Microelectronics brought an information revolution through integrating an incredible number of microscopic transistors on single chips. Since this first revolution, huge progresses have been made through the miniaturization and integration of mechanical and/or optical functions in addition to electrical ones. These products are now generally called MEMS or MOEMS (Micro-Opto-Electro-Mechanical-Systems). Accelerometers, inject printer heads, micro-mirrors, micro-relays, pressure sensors are the most known and widespread MEMS. Such products are fabricated using microfabrication processes based on successive and well mastered steps such as thin film deposition, patterning and etching of wafers. Nevertheless, a new generation of MEMS is definitely moving toward highly integrated, more complex and increasingly miniaturized products.

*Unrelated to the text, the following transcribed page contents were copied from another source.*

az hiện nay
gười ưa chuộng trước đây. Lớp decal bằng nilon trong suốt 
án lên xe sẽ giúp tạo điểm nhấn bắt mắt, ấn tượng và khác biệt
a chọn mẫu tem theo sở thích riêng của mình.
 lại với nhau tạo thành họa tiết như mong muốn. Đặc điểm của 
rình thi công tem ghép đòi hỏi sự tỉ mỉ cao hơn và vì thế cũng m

Due to the short life cycle of most new and high-tech products, they have to be produced in smaller and customized batches. Even though microfabrication technology has shown impressive progress during the last decade, where processes are much better known and lots of new materials have been introduced, many limitations remain and are extremely difficult to overcome, especially concerning processes and materials incompatibilities. For those two reasons, micro-assembly, i.e. the 3D integration of hybrid M(O)EMS components (from few µm to few hundreds of µm in size) together, is a natural and powerful approach to overcome those processes incompatibilities and to facilitate complex, heterogeneous, 3D, or out of plane integration. By using basic micro components, micro-assembly thus constitutes a new alternative of MEMS production that may lead to cost saving and shorter development cycle times.
Previous developments enabled lots of proof of concepts (actuators, sensors, gripping principles and tools, control, manipulation…). However, micro-assemblies performed automatically and/or with acceptable yields are, at the same time, extremely recent and challenging topics. It notably requires to simultaneously consider microfabrication tolerances (M(O)EMS components to assemble, handling tools…), robots uncertainties, sensors integration, reliable control, bonding and metrology aspects, where all of these aspects are specific at the microscale (lack of sensors and adapted gripping tools, small signal to noise ratio, use of non linear actuators, surface force predominance…).